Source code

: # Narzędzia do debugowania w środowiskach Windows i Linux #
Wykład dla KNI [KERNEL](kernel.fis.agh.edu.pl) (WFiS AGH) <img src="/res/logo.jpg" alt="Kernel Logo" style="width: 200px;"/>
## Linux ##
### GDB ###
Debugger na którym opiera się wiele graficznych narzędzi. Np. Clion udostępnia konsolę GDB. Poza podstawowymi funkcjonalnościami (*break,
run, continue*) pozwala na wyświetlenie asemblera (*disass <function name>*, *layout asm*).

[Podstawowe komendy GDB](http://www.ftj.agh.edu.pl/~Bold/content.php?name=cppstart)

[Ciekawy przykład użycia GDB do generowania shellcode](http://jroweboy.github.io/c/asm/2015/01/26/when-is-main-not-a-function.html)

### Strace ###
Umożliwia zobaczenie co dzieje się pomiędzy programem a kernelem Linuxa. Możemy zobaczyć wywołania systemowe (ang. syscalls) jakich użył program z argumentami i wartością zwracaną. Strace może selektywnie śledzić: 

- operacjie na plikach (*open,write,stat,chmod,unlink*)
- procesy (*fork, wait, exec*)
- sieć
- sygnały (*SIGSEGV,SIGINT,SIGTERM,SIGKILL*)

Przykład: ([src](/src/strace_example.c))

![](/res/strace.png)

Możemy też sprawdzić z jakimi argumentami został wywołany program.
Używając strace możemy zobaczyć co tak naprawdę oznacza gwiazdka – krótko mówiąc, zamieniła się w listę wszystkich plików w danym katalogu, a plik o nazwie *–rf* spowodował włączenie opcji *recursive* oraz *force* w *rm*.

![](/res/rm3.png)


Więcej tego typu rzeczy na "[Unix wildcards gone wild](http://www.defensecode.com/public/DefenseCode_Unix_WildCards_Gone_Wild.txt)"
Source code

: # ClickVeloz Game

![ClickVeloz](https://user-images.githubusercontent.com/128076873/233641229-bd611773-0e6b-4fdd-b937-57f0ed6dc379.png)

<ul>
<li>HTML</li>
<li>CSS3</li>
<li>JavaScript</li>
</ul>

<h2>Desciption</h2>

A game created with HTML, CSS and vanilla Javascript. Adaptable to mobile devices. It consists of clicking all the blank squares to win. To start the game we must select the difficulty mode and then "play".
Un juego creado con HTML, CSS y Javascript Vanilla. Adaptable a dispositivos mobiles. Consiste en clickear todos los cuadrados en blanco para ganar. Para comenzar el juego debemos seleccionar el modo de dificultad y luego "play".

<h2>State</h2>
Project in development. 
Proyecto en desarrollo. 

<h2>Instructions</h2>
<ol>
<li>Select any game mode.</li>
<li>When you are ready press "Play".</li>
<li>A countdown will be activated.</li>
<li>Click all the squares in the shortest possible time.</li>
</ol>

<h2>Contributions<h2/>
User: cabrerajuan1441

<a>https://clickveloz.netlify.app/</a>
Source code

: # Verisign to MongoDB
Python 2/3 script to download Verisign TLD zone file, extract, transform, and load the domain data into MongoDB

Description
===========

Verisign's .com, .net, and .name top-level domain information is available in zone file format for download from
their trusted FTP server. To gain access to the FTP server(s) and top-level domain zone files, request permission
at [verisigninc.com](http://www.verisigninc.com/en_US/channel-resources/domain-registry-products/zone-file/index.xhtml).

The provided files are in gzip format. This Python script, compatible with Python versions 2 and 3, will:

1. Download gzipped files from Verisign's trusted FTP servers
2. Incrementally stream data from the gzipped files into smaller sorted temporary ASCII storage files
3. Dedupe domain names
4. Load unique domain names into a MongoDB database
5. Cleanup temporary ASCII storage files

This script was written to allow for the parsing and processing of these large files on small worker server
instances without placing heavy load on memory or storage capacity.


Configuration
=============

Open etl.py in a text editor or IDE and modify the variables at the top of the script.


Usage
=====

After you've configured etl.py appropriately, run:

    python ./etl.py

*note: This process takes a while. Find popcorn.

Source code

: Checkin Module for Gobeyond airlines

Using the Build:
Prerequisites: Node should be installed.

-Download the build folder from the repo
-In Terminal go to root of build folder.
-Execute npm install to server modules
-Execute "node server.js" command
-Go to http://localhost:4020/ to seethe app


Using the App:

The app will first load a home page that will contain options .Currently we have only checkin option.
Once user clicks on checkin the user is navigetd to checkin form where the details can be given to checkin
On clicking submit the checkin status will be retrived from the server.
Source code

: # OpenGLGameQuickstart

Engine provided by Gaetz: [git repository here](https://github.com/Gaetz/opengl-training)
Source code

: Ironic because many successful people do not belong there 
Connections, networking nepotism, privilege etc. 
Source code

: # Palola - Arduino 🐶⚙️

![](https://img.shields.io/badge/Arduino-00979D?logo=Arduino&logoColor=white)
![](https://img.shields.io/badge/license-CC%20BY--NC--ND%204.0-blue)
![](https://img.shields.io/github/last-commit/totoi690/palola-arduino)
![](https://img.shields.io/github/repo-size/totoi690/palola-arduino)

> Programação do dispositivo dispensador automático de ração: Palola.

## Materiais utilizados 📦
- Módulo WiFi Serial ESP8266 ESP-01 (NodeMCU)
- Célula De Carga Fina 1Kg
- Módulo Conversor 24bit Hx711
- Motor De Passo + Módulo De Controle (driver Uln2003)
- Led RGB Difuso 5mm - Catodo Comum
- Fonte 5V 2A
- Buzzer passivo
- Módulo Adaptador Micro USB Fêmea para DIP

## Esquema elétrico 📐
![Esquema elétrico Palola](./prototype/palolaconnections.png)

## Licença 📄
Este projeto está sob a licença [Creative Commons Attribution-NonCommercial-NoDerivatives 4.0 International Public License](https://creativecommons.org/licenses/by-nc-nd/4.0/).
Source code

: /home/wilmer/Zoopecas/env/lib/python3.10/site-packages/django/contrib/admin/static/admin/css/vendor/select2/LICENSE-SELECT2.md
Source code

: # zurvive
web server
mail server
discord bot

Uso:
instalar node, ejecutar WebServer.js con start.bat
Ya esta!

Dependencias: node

----------------------------------------

**Activity:**
Within the listing above, how many lines hold the string "This"? Answer with the number only.

**Result of the exercise:**
3